Nous savons qu'après l'orage,
Le soleil luira sur nos chemin.

Zeit die welt zi blit sheyn vider
Vi yedes yor yeden mai
Yid un mench zey zaynen brider
S'muz die velt dokh veren fray.
Tsuzung

In der heym, dort vayb un kinder
Vein dokh undz vider zen.
Undzer mut vet vayzn vunder,
Un der nes vet dokh geshen.
Tsuzung

S'iz tzu alt shoyn di geshikhte,
Funem has tzvishn krist un yid.
Shrayt dos herz es iz nit rikhtig,
I droysn s'feld far ale blit.
Tsuzung

Hekher, hekher fun barakn
Heybn zol zikh undzer lid.
Far ale ver dos feld tseakert,
Un far ale die korn blit.
Tsuzung

Tsuzung
Undzer mut vet nit gebrokhen
S'iz dos leben vunder sheyn.
S'klingt fun vayten sheyn ni tsokhen,
Iber alts vos iz gemeyn.

Le 14 mai 1941, 3700 hommes, presque tous juifs polonais, étaient arrêtés et internés dans les camps de Pithiviers et de Beaune-la-Rolande où ils sont restés jusqu'au 17 juillet 1942. On les a alors tous déportés à Auschwitz car il fallait, après la rafle du Vel d'hiv, faire de la place pour les femmes et les enfants. Dans les camps, ils exécutaient de durs travaux et les chansons leur donnaient du courage.
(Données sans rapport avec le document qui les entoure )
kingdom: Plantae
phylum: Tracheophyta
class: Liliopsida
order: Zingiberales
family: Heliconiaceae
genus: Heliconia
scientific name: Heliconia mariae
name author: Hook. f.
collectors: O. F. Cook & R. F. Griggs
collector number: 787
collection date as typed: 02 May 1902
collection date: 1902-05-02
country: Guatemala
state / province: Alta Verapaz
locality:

Le compositeur de la musique du Chant de Pithiviers : « Notre courage n'est point brisé » s'appelait Mendel Zemelman. De lui, nous savons très peu de choses. Tout comme le poète, Israël Cendorf, auteur des paroles, (dont la fille est présente à cette commémoration), il faisait partie de la résistance au camp de Pithiviers. Cendorf était membre de la Commission Culturelle dans le camp. Cette commission avait pour but de maintenir l'espoir insensé de s'en sortir ou encore de préparer les internés, dans un esprit de solidarité, à affronter l'inconnu qui les attendait. Des "soirées" ou "matinées" étaient organisées sur des sujets littéraires, des conférences sur des thèmes scientifiques et techniques. Mendel Zemelman y dirigeait un groupe choral. Un jury décernait des prix; il en décerna un au poète Israël Cendorf qui allait de baraque en baraque lire ses poèmes afin de redonner courage aux internés. En mai 1942, ils espéraient encore et c'est à ce moment, qu'Israël Cendorf et Mendel Zemelman (qui seront déportés le 25 juin 1942) ont écrit ce chant «Notre courage n'est point brisé». Il devint l'hymne du camp et fut chanté jusqu'à l'ombre de la mort à Auschwitz et Birkenau. Cet hymne a longtemps été chanté sur les lieux mêmes du camp de Pithiviers, lors de la commémoration annuelle, par Monsieur Kawka, rescapé d'Auschwitz, qui l'avait déjà chanté, avant d'être déporté à Auschwitz, dans ce camp de Pithiviers.